* _Work order_
In duplicating the lines below, keep every word unchanged and drop the pictures.

Minified JSON responses:
######
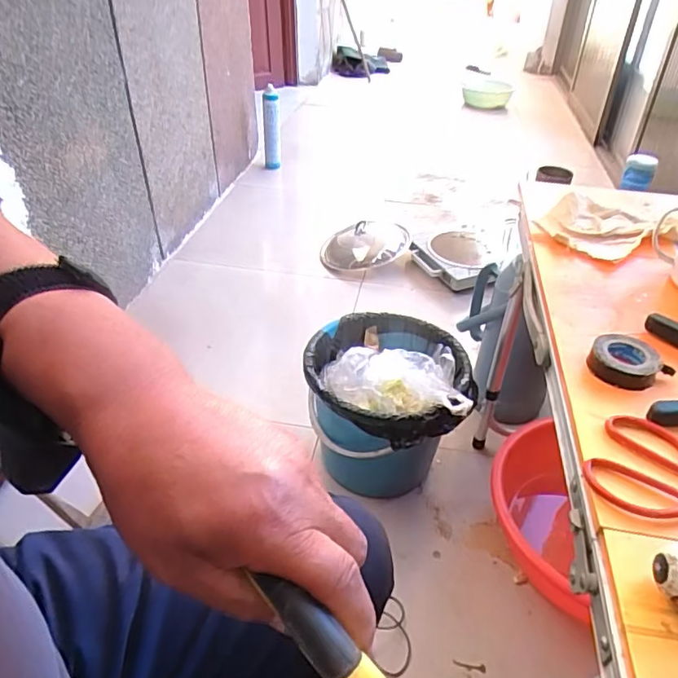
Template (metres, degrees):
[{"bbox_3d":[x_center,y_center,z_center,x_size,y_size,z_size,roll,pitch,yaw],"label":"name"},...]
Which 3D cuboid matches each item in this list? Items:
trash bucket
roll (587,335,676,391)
[{"bbox_3d":[0.082,0.131,0.995,0.263,0.266,0.271,0,39,0],"label":"trash bucket"},{"bbox_3d":[0.247,0.020,0.465,0.052,0.021,0.053,0,39,0],"label":"roll"}]

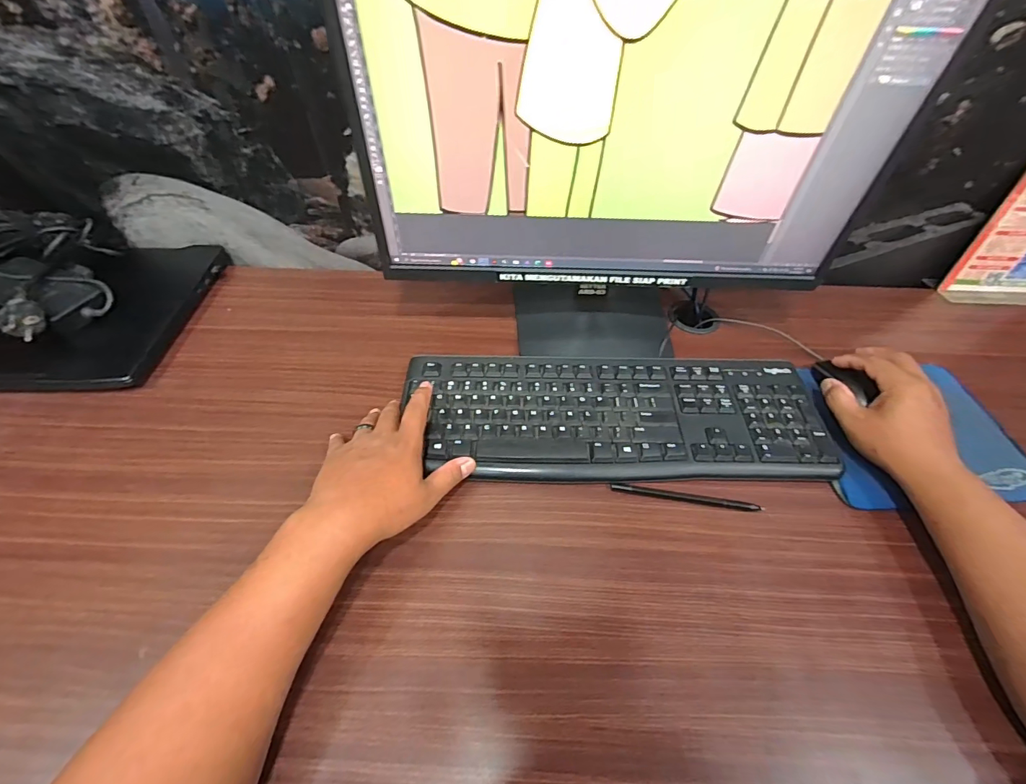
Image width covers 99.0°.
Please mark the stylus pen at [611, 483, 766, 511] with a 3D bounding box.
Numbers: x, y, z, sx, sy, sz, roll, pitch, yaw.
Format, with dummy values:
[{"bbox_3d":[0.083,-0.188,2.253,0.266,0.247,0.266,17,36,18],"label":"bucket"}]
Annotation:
[{"bbox_3d":[0.163,0.100,0.415,0.137,0.004,0.008,7,51,6],"label":"stylus pen"}]

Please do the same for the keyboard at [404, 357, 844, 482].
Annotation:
[{"bbox_3d":[0.104,0.023,0.462,0.421,0.015,0.146,2,50,1],"label":"keyboard"}]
######
* _Result of the exercise_
Template (metres, degrees):
[{"bbox_3d":[x_center,y_center,z_center,x_size,y_size,z_size,roll,pitch,yaw],"label":"name"},...]
Which 3D cuboid matches each item in this list? Items:
trash bucket
roll (587,335,676,391)
[{"bbox_3d":[0.082,0.131,0.995,0.263,0.266,0.271,0,39,0],"label":"trash bucket"},{"bbox_3d":[0.247,0.020,0.465,0.052,0.021,0.053,0,39,0],"label":"roll"}]

Image width covers 99.0°.
Please mark the stylus pen at [611, 483, 766, 511] with a 3D bounding box.
Numbers: x, y, z, sx, sy, sz, roll, pitch, yaw.
Format, with dummy values:
[{"bbox_3d":[0.083,-0.188,2.253,0.266,0.247,0.266,17,36,18],"label":"bucket"}]
Annotation:
[{"bbox_3d":[0.163,0.100,0.415,0.137,0.004,0.008,7,51,6],"label":"stylus pen"}]

Please do the same for the keyboard at [404, 357, 844, 482].
Annotation:
[{"bbox_3d":[0.104,0.023,0.462,0.421,0.015,0.146,2,50,1],"label":"keyboard"}]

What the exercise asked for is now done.